MMV Capital – Federal Court of Appeal applies Deans Knight regarding acquiring an approximate 100% interest in a Lossco with no change of de jure control

A venture capital corporation (MMV) acquired 49% of the voting common shares of the respondent while in interim bankruptcy proceedings and subscribed $1,000 for a large number of non-voting common shares giving it over 99.8% of all the common share equity. It then financed taking the respondent out of bankruptcy proceedings at a modest cost, and transferred a loan portfolio of U.S.$86 million to the respondent, effectively in consideration for secured debt and preferred shares, thereby reducing the equity interest of the five arm’s length holders of 51% of the MMV voting common shares to less than 0.01% and also permitting the use of the respondent’s non-capital losses.

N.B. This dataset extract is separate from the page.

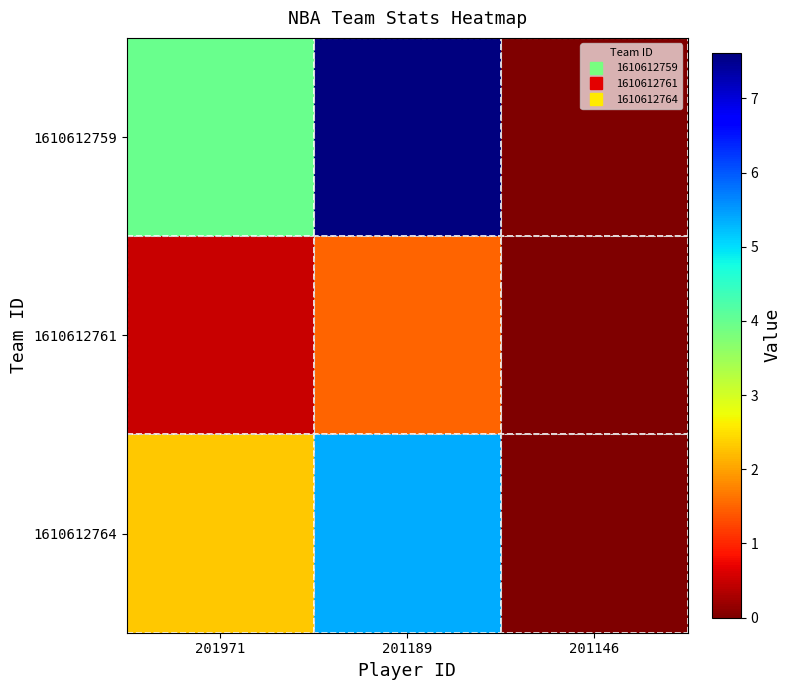

Which series has the largest total across all categories?

1610612759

In applying Deans Knight to reverse the Tax Court finding that there was no abuse of s. 111(5), Monaghan JA stated:

The object, spirit and purpose of subsection 111(5) – its rationale – is “to prevent corporations from being acquired by unrelated parties in order to deduct their unused losses against income from another business for the benefit of new shareholders”.

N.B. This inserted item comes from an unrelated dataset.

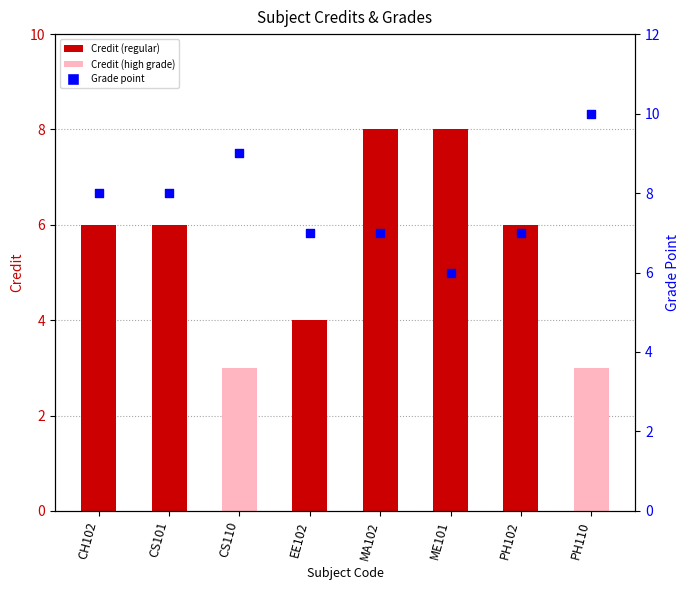

Which series has the largest total across all categories?

Grade point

As in Deans Knight, what happened here is exactly what subsection 111(5) seeks to prevent.

Regarding the respondent’s submission that the original five voting common shareholders still could have exercised their de jure control to elect a new board that would pay them dividends, she noted that MMV could at any time retract its preferred shares and demand on its loan to deplete the respondent of all its assets, so that “while their common shares provided the five original shareholders with de jure control, they had no effective way to use that control to benefit from the respondent’s losses.”

Neal Armstrong. Summary of The King v. MMV Capital Partners Inc., 2023 FCA 234 under s. 245(4).